# taz.de -- Aktuelle Lage in Fukushima: Gefährliche Strahlengurke
       
       > Erste offizielle Daten über die nukleare Belastung in Fukushima zeigen,
       > dass die Grenzwerte teilweise weit überschritten sind. Die WHO weist
       > indes Kritik zurück.
       
 (IMG) Bild: Die Suche nach Opfern in Fukushima geht weiter.
       
       BERLIN/GENF taz | Die Strahlenbelastung der weiteren Umgebung des
       havarierten Atomkraftwerks Fukushima Daiichi hat an manchen Stellen
       gefährliche Werte erreicht, dies ist jetzt offiziell bestätigt. Die
       WEltgesundheitsorganisation (WHO) hat die Kritik an ihrer passiven Rolle
       zurückgewiesen.
       
       Vor allem in der "Abgasfahne" Richtung Nordwesten überschreiten die
       Messergebnisse teilweise deutlich die Grenzwerte. Diese Tatsache, die
       bisher von Umweltschützern und internationalen Organisationen moniert
       wurde, wird jetzt durch offizielle japanische Daten bestätigt. Gestern
       begannen die Behörden in Japan mit der Veröffentlichung der Werte, die
       bisher laut Regierung "aus Angst vor Panik" zurückgehalten wurden.
       
       Alle Messungen zeigen eine Zone der Belastung, die sich ähnlich einer Gurke
       nach Nordwesten erstreckt. Im Kern der Zone haben die Behörden zwischen dem
       12. März und dem 24. April Belastungen von 100 Millisievert gemessen - eine
       Dosis, bei der nach einer Übersicht des "Bundesamts für Strahlenschutz"
       (BfS) Krebserkrankungen und die Schädigungen von Embryonen leicht zunehmen.
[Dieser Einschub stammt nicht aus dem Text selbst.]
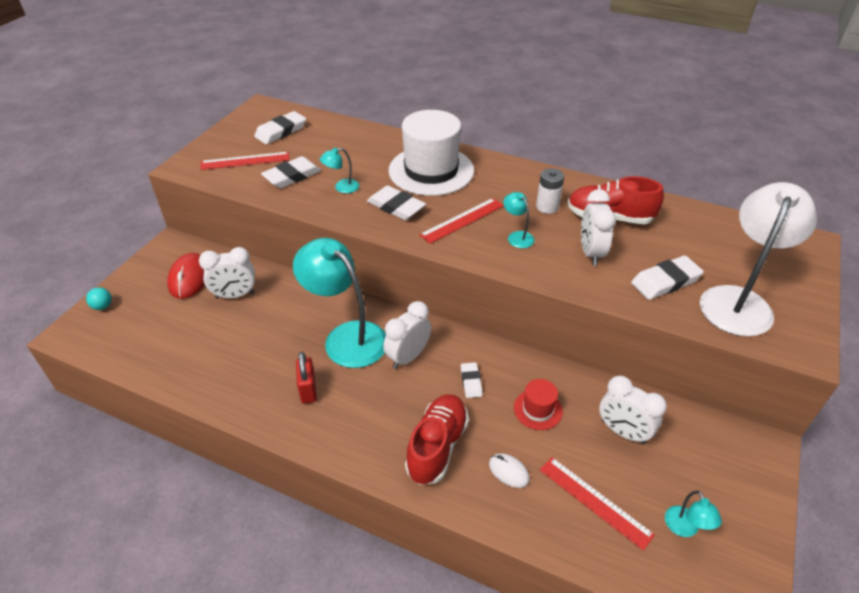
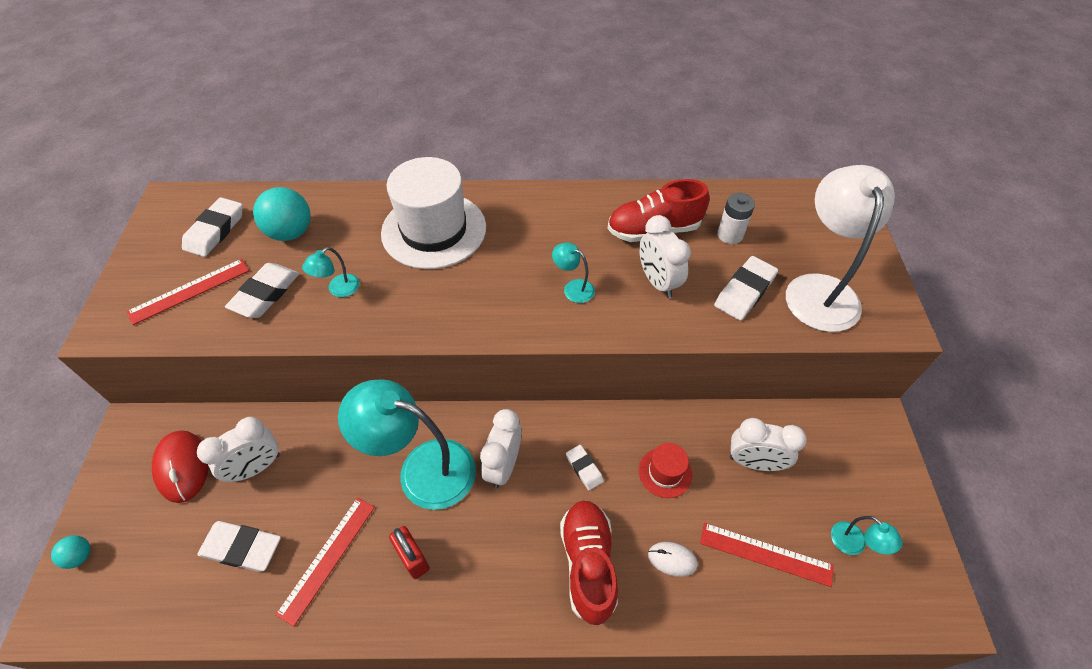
camera: 25 degrees left, 10 degrees up
white eraser [367,186,426,220] -> white eraser moved to [197,521,281,572]
red ruler [420,198,504,244] -> red ruler moved to [275,498,375,627]
white battery [536,168,564,214] -> white battery moved to [717,193,755,244]
none -> turquoise ball [253,187,311,241]

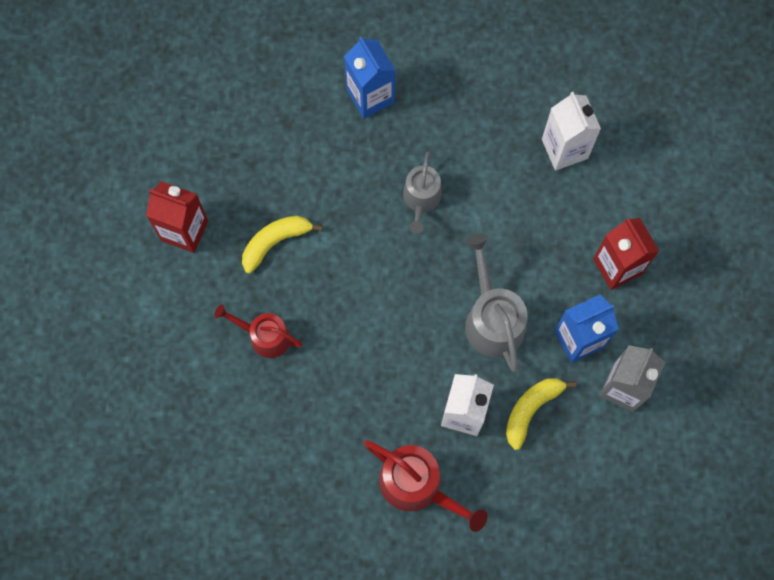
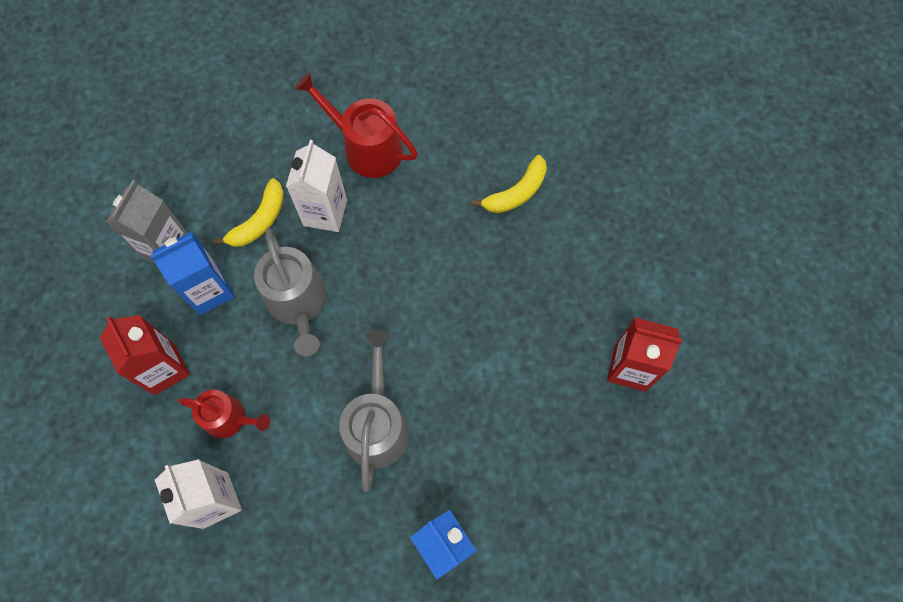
camera: 175 degrees right, 5 degrees down
red watering can [215,305,303,358] -> red watering can moved to [177,390,270,438]
yellow banana [242,216,323,274] -> yellow banana moved to [471,155,547,213]
grey watering can [403,152,442,234] -> grey watering can [339,330,409,492], size x1.52

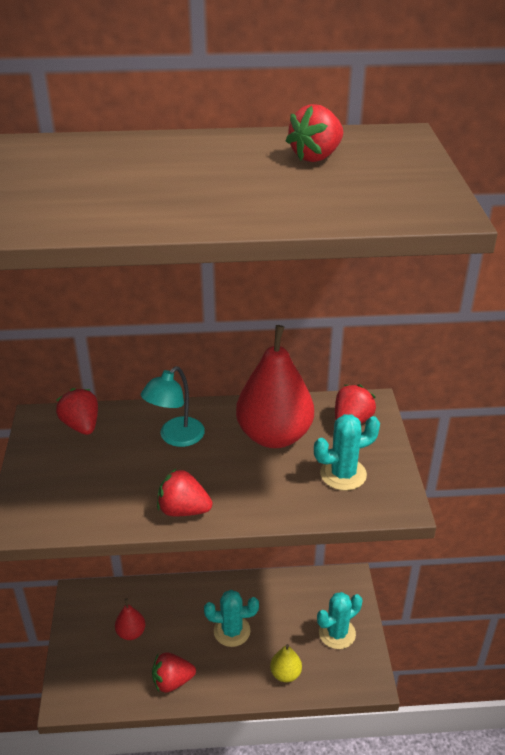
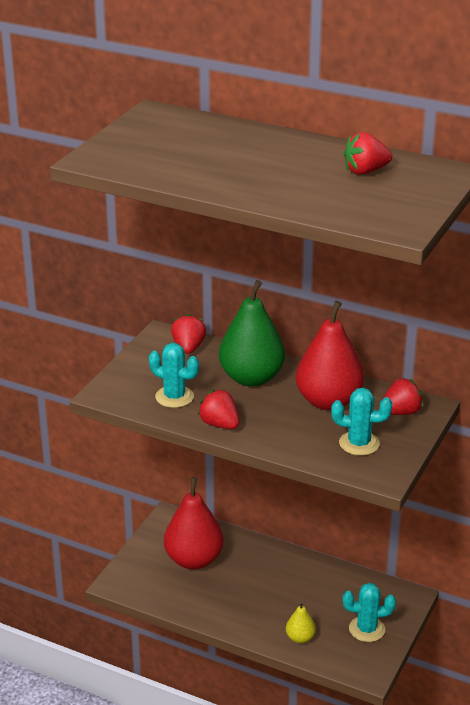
camera: 30 degrees right, 5 degrees down
red pear [115,599,145,640] -> red pear [164,477,224,569], size x2.12
turquoise lamp [141,366,205,447] -> green pear [219,280,285,387]
red strawberry [152,652,196,693] -> none
turquoise cactus [204,590,259,647] -> turquoise cactus moved to [149,343,199,408]

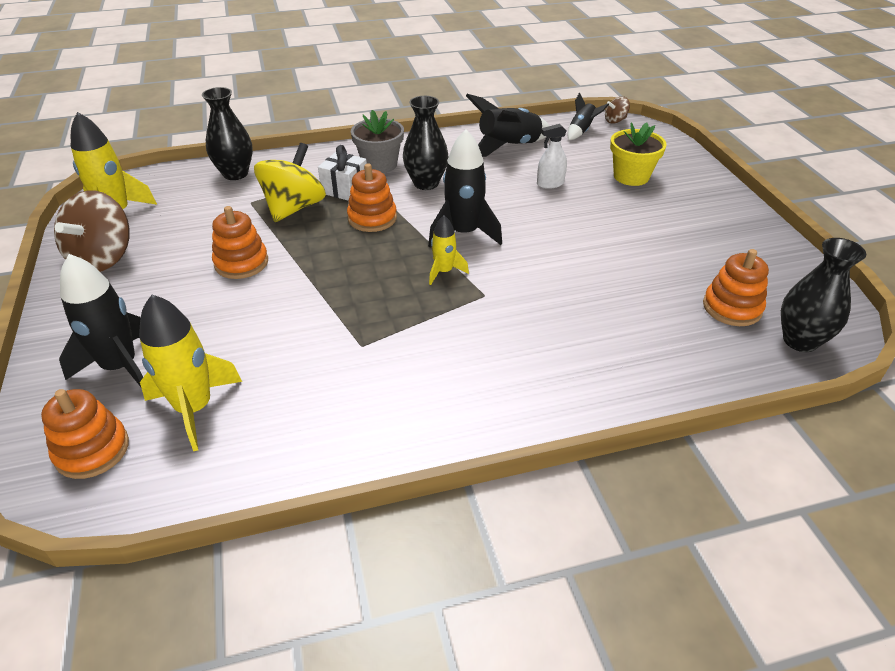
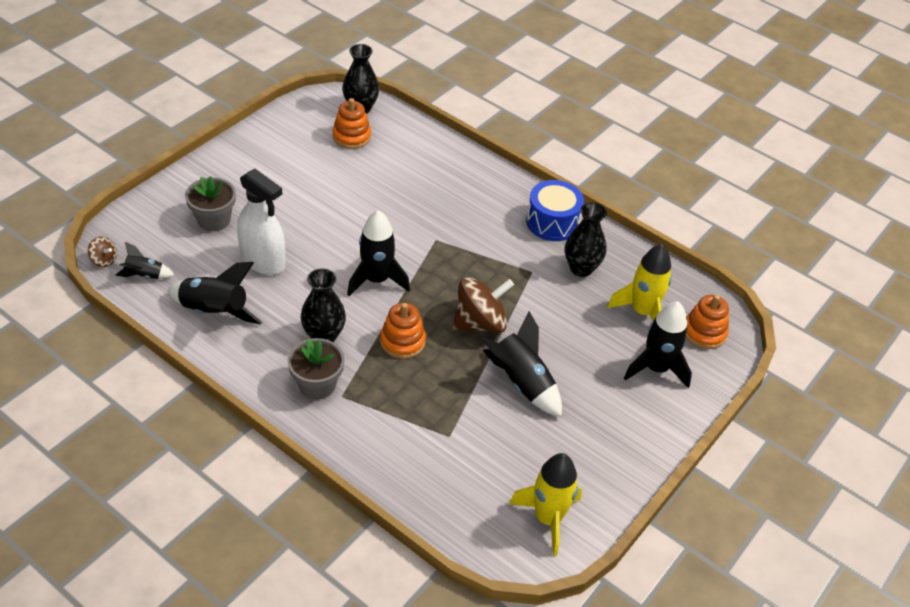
camera: 130 degrees left, 5 degrees up
brown spinning top [54,190,130,272] -> brown spinning top moved to [453,277,514,333]
black vase [202,87,253,180] -> black vase moved to [565,202,607,277]
orange stacking toy [212,206,268,279] -> black rocket [481,311,562,417]
yellow spinning top [254,143,326,222] -> none
white gift [318,145,367,201] -> none
yellow rocket [429,215,469,285] -> none
white spray bottle [537,124,567,189] -> white spray bottle [237,169,286,275], size x1.95
yellow flower pot [610,122,667,186] -> grey flower pot [185,176,236,231]
none -> blue drum [526,180,584,241]

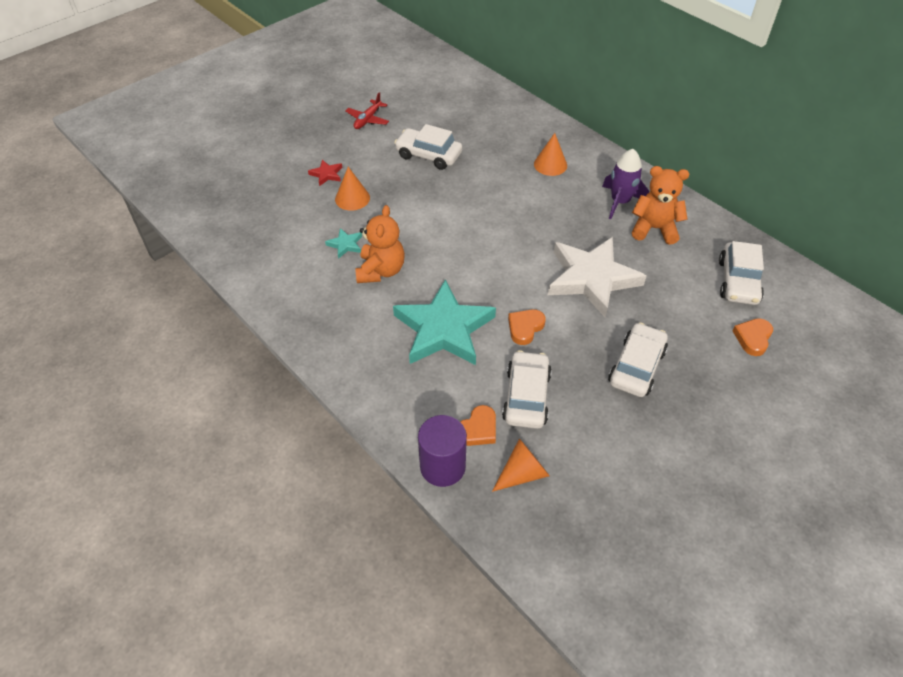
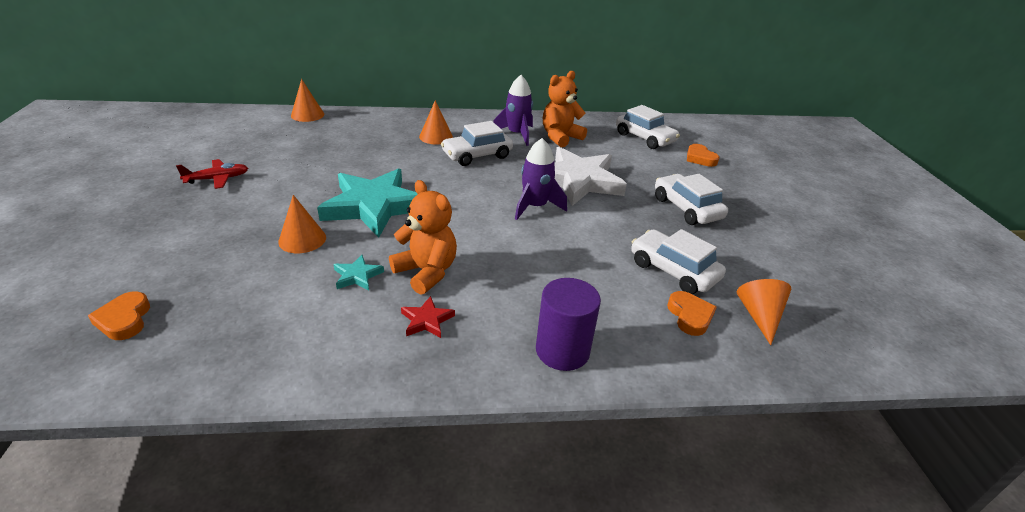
camera: 55 degrees left, 15 degrees down
red star [308,160,342,186] -> red star moved to [401,296,455,338]
red plane [346,92,389,129] -> red plane turned 90 degrees counterclockwise [176,159,248,189]
turquoise star [393,279,496,365] -> turquoise star moved to [317,168,418,238]
white car [394,124,462,170] -> white car moved to [441,121,513,166]
purple cylinder [418,415,467,487] -> purple cylinder moved to [536,278,601,371]
orange heart [508,309,546,345] -> orange heart moved to [88,292,150,340]
none -> orange cone [291,79,324,122]
none -> purple rocket [515,138,567,220]

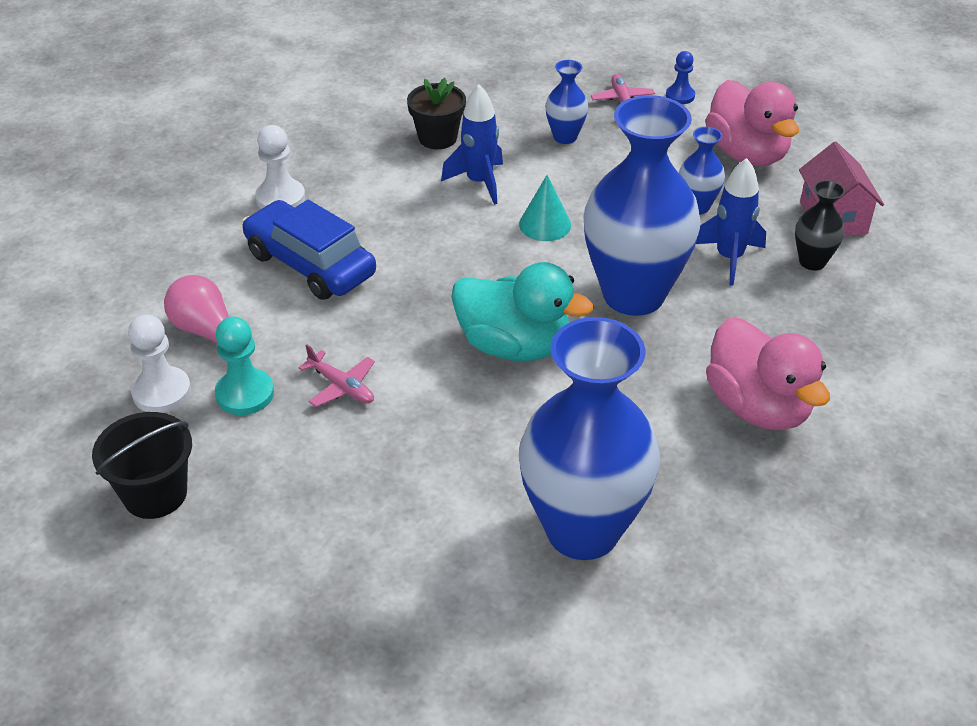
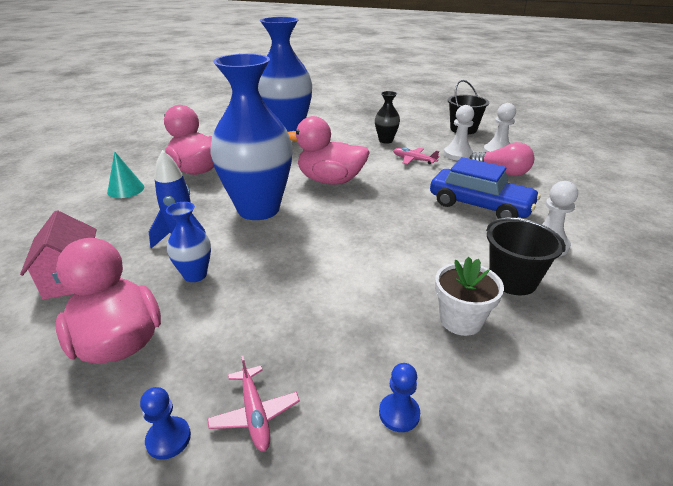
camera: 170 degrees right, 10 degrees down
turquoise pawn [215,316,274,415] -> white pawn [444,105,474,161]
black flower pot [407,78,466,149] -> white flower pot [435,257,504,336]
blue rocket [441,85,503,205] -> none
turquoise duck [451,262,593,361] -> pink duck [288,116,370,185]
turquoise cone [519,175,571,241] -> turquoise cone moved to [107,151,145,198]
blue vase [545,60,588,144] -> none
black vase [795,180,845,271] -> black vase moved to [375,91,400,144]
none -> blue pawn [379,363,420,432]
none -> black bucket [486,218,566,295]

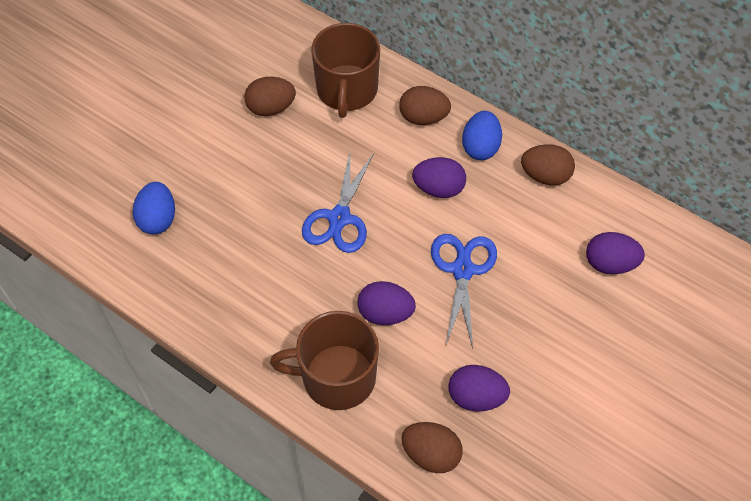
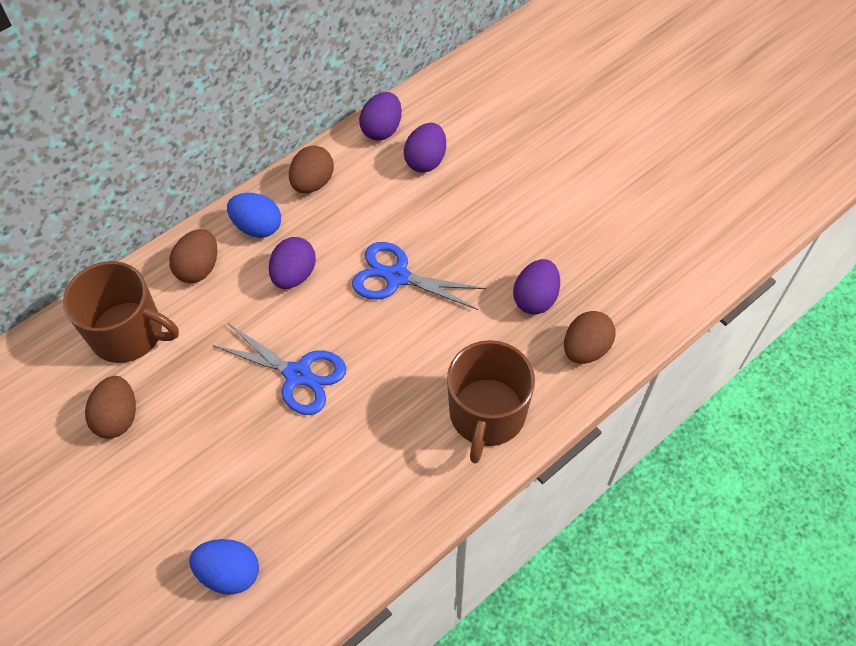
camera: 75 degrees left, 0 degrees up
purple egg [357,281,416,325] -> purple egg moved to [359,92,402,140]

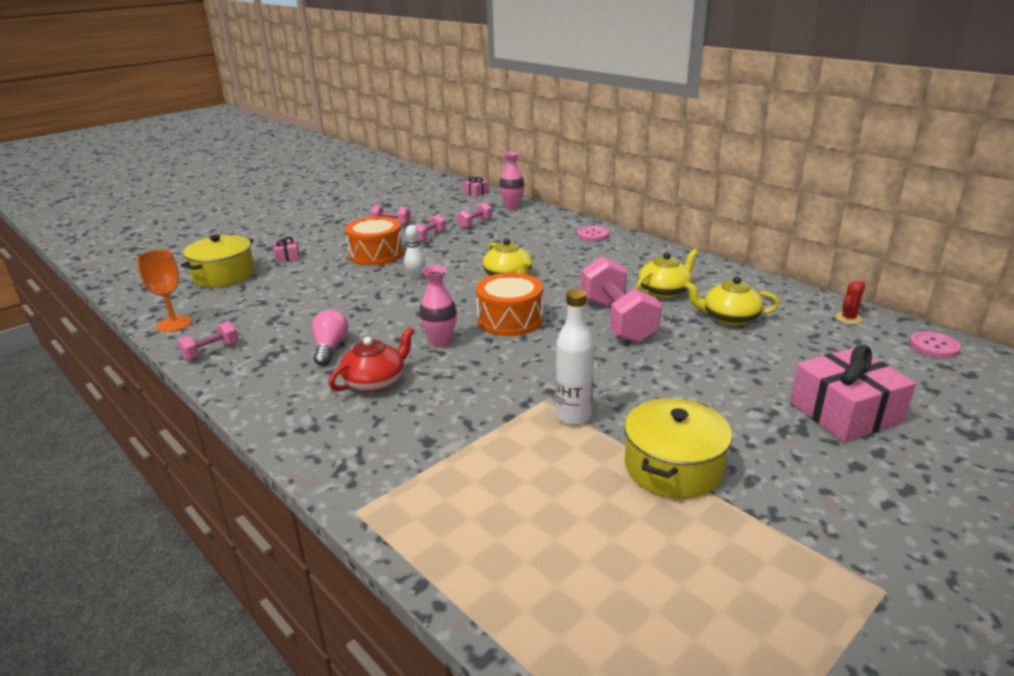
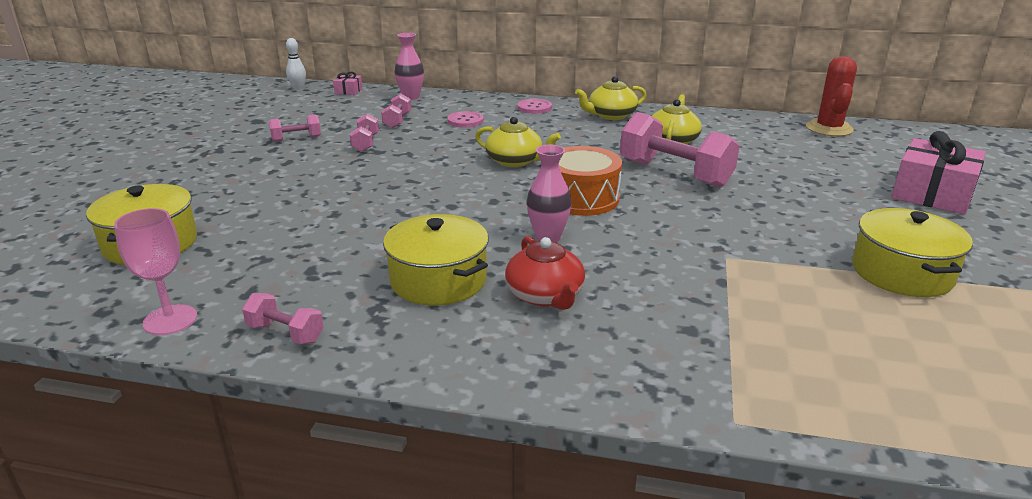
camera: 35 degrees left, 0 degrees up
orange goblet [137,249,192,332] -> pink goblet [114,208,197,335]
pink dumbbell [177,321,238,361] -> pink dumbbell turned 75 degrees counterclockwise [242,293,324,344]
pink gift [273,237,299,262] -> none
pink light bulb [312,310,348,366] -> yellow pot [383,214,489,306]
red teapot [329,326,415,392] -> red teapot turned 150 degrees clockwise [505,236,585,310]
orange drum [345,216,404,266] -> none
white bowling pin [404,225,425,280] -> white bowling pin moved to [286,38,306,90]
white bottle [556,289,594,425] -> none
yellow teapot [684,276,780,326] -> yellow teapot moved to [575,76,646,120]
red cactus [835,281,865,324] -> red cactus [806,56,857,136], size x1.98
pink button [909,331,961,358] -> pink button moved to [447,111,484,128]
       Bis an die Grenze der 20-Kilometer-Zone, aus der die Menschen evakuiert
       wurden, wurden immer noch 50 Millisievert gefunden - auch das noch
       zweieinhalbmal so viel, wie ein AKW-Arbeiter pro Jahr aufnehmen darf. Und
       die geborstenen Reaktoren strahlen weiter.
       
       Ergänzt werden diese aktuellen Messungen aus den Wochen nach dem Desaster
       in Fukushima durch eine andere Hochrechnung: Die französische
       Nuklearsicherheitsbehörde IRSN hat auf der Basis von Messdaten des
       US-Energieministeriums die radioaktive Belastung der Gegend für die Zukunft
       abgeschätzt (siehe Grafik). Danach soll im Nordwesten der zerstörten
       Reaktoren von Fukushima Daiichi die Belastung auf über 4 Millisievert
       steigen, in manchen Gegenden auf über 18, und in einer breiten Kernzone auf
       über 30 Millisievert pro Jahr.
       
       Damit liegen diese Werte deutlich höher als etwa die Grenzwerte für
       AKW-Arbeiter und weit über den etwa 2 Millisievert, die pro Jahr Menschen
       aus künstlichen Quellen wie etwa medizinischen Untersuchungen zumutbar
       sind.
       
       ## Mehr als 30 Millisievert
       
       An einigen "Hotspots" überschreiten die geschätzten Belastungen 30
       Millisievert. Das BfS erklärt: "Die uns vorliegenden Messergebnisse zeigen,
       dass die unter anderem von der IAEO und von Greenpeace empfohlene
       Ausdehnung der Evakuierungsmaßnahmen in nordwestlicher Richtung schon
       aufgrund der nachgewiesenen Belastungen geboten ist."
       
       Zumindest mittelfristig sind diese Gegenden nach Meinung von Sebastian
       Pflugbeil von der Deutschen Gesellschaft für Strahlenschutz kaum noch zu
       bewohnen. "Da muss man weg, da gibt es keine Grundlage zum Leben", sagte
       Pflugbeil nach seinen Erfahrungen aus der "Todeszone" rund um das AKW in
       Tschernobyl. Die Grenzwerte für die radioaktive Belastung von Schulkindern
       in Fukushima liefen auf einen Wert hinaus, der dem eines AKW-Arbeiters
       vergleichbar sei.
       
       Inzwischen wurde bekannt, dass nach Problemen mit Brennstäben im
       Atomkraftwerk Tsuruga II an der Westküste Japans der Betreiber Japan Atomic
       Power Co. den Meiler herunterfahren will. Jeder der insgesamt 193
       Brennstäbe soll auf Schäden untersucht und wenn nötig ausgetauscht werden.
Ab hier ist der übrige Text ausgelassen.